* Materials provided

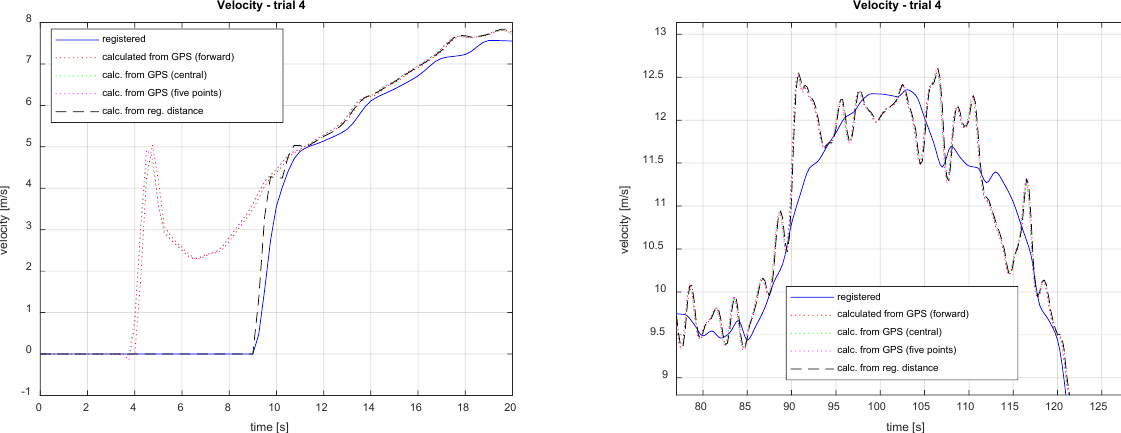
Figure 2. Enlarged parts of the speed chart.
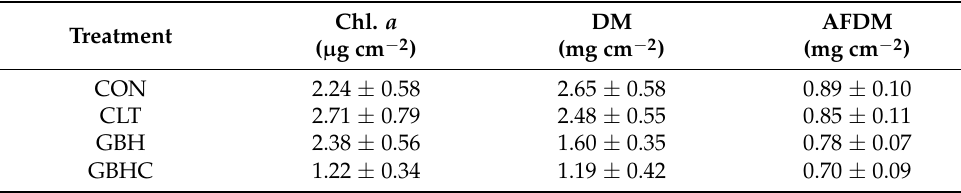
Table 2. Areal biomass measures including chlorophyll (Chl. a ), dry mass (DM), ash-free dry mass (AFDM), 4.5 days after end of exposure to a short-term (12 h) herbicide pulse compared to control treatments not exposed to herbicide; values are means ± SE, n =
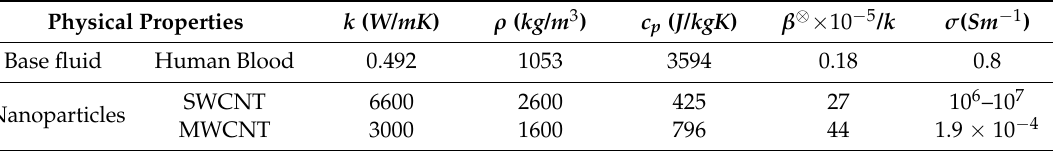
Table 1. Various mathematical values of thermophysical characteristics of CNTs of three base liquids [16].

==

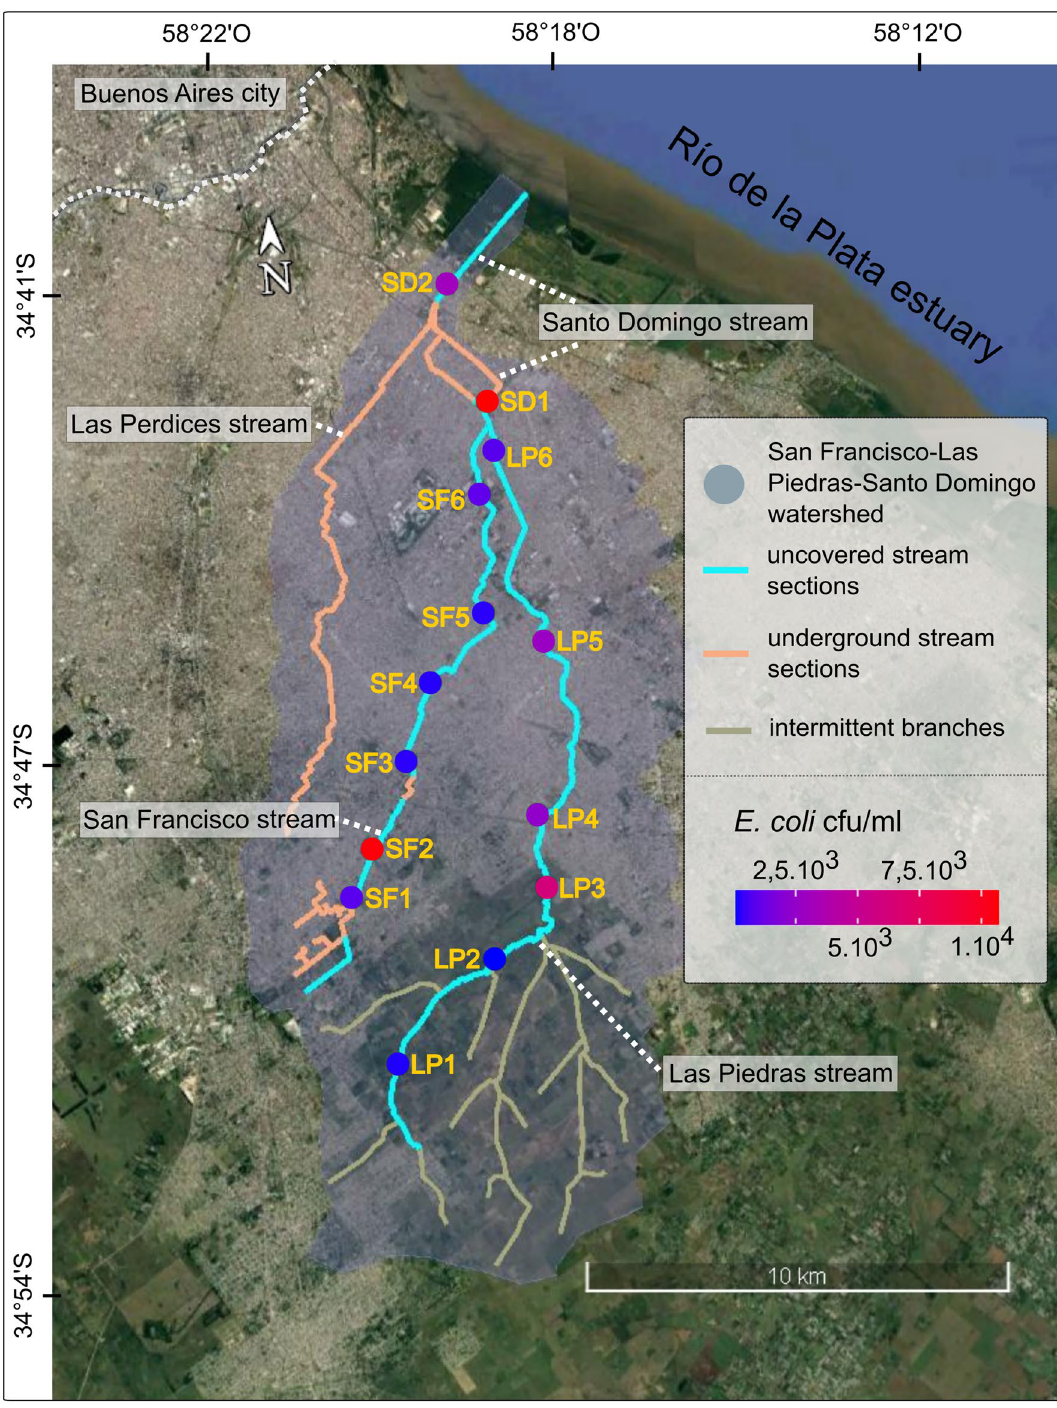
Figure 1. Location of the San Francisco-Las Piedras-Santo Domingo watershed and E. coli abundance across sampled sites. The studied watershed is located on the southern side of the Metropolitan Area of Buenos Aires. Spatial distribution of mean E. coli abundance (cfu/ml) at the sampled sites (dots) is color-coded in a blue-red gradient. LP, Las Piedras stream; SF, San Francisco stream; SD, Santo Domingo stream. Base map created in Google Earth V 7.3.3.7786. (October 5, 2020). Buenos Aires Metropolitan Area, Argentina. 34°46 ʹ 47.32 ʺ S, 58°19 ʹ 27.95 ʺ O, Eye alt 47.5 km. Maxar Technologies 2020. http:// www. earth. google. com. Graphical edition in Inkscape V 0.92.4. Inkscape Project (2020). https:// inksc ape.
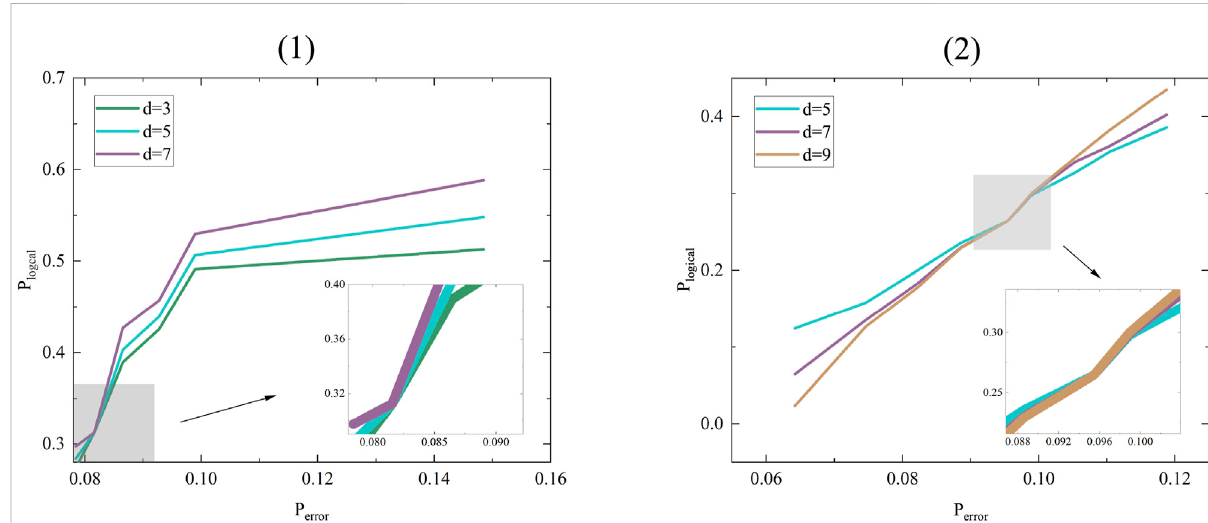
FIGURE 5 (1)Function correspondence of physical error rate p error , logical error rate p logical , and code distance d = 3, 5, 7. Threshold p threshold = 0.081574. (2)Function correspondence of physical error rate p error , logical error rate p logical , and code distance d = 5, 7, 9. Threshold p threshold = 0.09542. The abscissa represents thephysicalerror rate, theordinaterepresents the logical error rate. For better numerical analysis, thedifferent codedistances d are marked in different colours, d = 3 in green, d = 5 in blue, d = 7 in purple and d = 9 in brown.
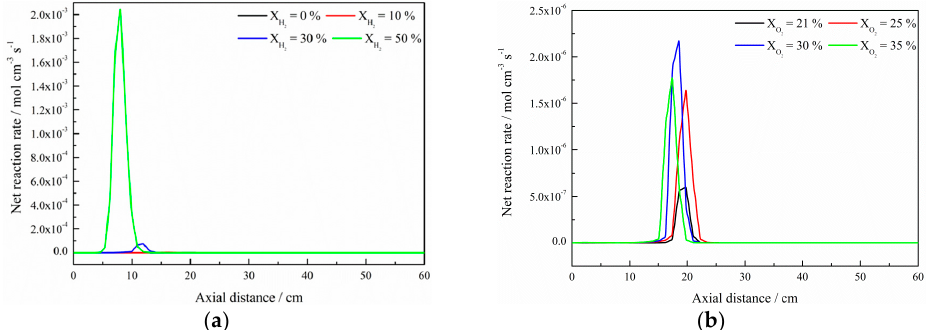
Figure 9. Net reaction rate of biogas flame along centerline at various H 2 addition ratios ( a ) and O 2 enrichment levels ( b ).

* Exercise aim
Write back word for word every line in the entries above from the one with "Figure 2. Enlarged parts of the speed chart." to the one with "Table 1. Various", ends included, and none of the pictures.

* Response
Figure 2. Enlarged parts of the speed chart.
Table 2. Areal biomass measures including chlorophyll (Chl. a ), dry mass (DM), ash-free dry mass (AFDM), 4.5 days after end of exposure to a short-term (12 h) herbicide pulse compared to control treatments not exposed to herbicide; values are means ± SE, n =
Table 1. Various mathematical values of thermophysical characteristics of CNTs of three base liquids [16].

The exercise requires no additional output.